Records to use Block Start
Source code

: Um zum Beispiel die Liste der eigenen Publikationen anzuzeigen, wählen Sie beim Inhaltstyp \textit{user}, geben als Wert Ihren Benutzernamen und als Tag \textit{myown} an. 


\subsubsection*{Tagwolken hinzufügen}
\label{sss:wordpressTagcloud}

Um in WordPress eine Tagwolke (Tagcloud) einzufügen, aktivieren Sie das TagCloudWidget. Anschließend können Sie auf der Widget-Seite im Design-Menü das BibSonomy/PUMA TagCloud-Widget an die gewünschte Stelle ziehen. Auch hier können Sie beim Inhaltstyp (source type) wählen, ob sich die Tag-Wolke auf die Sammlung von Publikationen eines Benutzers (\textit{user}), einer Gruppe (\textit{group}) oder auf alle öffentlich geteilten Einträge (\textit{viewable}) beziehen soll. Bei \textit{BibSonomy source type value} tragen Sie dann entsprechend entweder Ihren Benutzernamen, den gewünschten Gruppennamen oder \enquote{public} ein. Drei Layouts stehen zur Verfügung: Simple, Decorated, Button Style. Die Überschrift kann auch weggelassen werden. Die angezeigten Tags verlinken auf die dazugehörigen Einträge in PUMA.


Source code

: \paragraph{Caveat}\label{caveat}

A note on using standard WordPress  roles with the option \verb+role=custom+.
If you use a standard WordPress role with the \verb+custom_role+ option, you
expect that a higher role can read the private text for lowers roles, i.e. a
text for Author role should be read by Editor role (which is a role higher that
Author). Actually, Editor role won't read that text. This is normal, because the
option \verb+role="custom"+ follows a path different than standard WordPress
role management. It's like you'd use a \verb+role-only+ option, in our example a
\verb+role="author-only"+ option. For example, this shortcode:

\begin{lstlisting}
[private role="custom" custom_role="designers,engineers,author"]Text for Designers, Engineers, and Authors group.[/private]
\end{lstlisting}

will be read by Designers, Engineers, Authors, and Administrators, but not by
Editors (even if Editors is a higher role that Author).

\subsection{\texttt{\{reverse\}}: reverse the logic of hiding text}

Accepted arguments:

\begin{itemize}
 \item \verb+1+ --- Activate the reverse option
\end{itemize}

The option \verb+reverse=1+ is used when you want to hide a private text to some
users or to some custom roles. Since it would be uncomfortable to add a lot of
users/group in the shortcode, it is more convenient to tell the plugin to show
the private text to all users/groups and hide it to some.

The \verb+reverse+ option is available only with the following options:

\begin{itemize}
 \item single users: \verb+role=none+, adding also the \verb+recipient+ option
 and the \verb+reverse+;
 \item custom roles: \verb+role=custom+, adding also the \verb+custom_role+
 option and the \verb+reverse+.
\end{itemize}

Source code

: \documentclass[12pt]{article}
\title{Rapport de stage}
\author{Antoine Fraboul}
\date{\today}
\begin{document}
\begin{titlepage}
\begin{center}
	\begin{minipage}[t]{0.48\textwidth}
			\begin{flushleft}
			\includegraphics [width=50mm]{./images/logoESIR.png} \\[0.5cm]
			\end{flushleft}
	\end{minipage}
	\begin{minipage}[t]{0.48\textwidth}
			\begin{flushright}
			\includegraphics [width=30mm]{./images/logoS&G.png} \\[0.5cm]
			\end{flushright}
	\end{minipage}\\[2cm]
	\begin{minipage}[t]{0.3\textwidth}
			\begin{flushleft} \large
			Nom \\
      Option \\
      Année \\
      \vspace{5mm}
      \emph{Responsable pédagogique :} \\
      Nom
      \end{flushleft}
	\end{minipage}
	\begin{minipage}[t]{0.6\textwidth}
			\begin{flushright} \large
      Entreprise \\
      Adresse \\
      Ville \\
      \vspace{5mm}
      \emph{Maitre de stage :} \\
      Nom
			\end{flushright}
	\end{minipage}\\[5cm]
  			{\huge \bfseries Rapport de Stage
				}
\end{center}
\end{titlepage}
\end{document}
Records to use Block End
What this task involves
Retype the material above in full, exactly.

Exercise response
Source code

: Um zum Beispiel die Liste der eigenen Publikationen anzuzeigen, wählen Sie beim Inhaltstyp \textit{user}, geben als Wert Ihren Benutzernamen und als Tag \textit{myown} an. 


\subsubsection*{Tagwolken hinzufügen}
\label{sss:wordpressTagcloud}

Um in WordPress eine Tagwolke (Tagcloud) einzufügen, aktivieren Sie das TagCloudWidget. Anschließend können Sie auf der Widget-Seite im Design-Menü das BibSonomy/PUMA TagCloud-Widget an die gewünschte Stelle ziehen. Auch hier können Sie beim Inhaltstyp (source type) wählen, ob sich die Tag-Wolke auf die Sammlung von Publikationen eines Benutzers (\textit{user}), einer Gruppe (\textit{group}) oder auf alle öffentlich geteilten Einträge (\textit{viewable}) beziehen soll. Bei \textit{BibSonomy source type value} tragen Sie dann entsprechend entweder Ihren Benutzernamen, den gewünschten Gruppennamen oder \enquote{public} ein. Drei Layouts stehen zur Verfügung: Simple, Decorated, Button Style. Die Überschrift kann auch weggelassen werden. Die angezeigten Tags verlinken auf die dazugehörigen Einträge in PUMA.


Source code

: \paragraph{Caveat}\label{caveat}

A note on using standard WordPress  roles with the option \verb+role=custom+.
If you use a standard WordPress role with the \verb+custom_role+ option, you
expect that a higher role can read the private text for lowers roles, i.e. a
text for Author role should be read by Editor role (which is a role higher that
Author). Actually, Editor role won't read that text. This is normal, because the
option \verb+role="custom"+ follows a path different than standard WordPress
role management. It's like you'd use a \verb+role-only+ option, in our example a
\verb+role="author-only"+ option. For example, this shortcode:

\begin{lstlisting}
[private role="custom" custom_role="designers,engineers,author"]Text for Designers, Engineers, and Authors group.[/private]
\end{lstlisting}

will be read by Designers, Engineers, Authors, and Administrators, but not by
Editors (even if Editors is a higher role that Author).

\subsection{\texttt{\{reverse\}}: reverse the logic of hiding text}

Accepted arguments:

\begin{itemize}
 \item \verb+1+ --- Activate the reverse option
\end{itemize}

The option \verb+reverse=1+ is used when you want to hide a private text to some
users or to some custom roles. Since it would be uncomfortable to add a lot of
users/group in the shortcode, it is more convenient to tell the plugin to show
the private text to all users/groups and hide it to some.

The \verb+reverse+ option is available only with the following options:

\begin{itemize}
 \item single users: \verb+role=none+, adding also the \verb+recipient+ option
 and the \verb+reverse+;
 \item custom roles: \verb+role=custom+, adding also the \verb+custom_role+
 option and the \verb+reverse+.
\end{itemize}

Source code

: \documentclass[12pt]{article}
\title{Rapport de stage}
\author{Antoine Fraboul}
\date{\today}
\begin{document}
\begin{titlepage}
\begin{center}
	\begin{minipage}[t]{0.48\textwidth}
			\begin{flushleft}
			\includegraphics [width=50mm]{./images/logoESIR.png} \\[0.5cm]
			\end{flushleft}
	\end{minipage}
	\begin{minipage}[t]{0.48\textwidth}
			\begin{flushright}
			\includegraphics [width=30mm]{./images/logoS&G.png} \\[0.5cm]
			\end{flushright}
	\end{minipage}\\[2cm]
	\begin{minipage}[t]{0.3\textwidth}
			\begin{flushleft} \large
			Nom \\
      Option \\
      Année \\
      \vspace{5mm}
      \emph{Responsable pédagogique :} \\
      Nom
      \end{flushleft}
	\end{minipage}
	\begin{minipage}[t]{0.6\textwidth}
			\begin{flushright} \large
      Entreprise \\
      Adresse \\
      Ville \\
      \vspace{5mm}
      \emph{Maitre de stage :} \\
      Nom
			\end{flushright}
	\end{minipage}\\[5cm]
  			{\huge \bfseries Rapport de Stage
				}
\end{center}
\end{titlepage}
\end{document}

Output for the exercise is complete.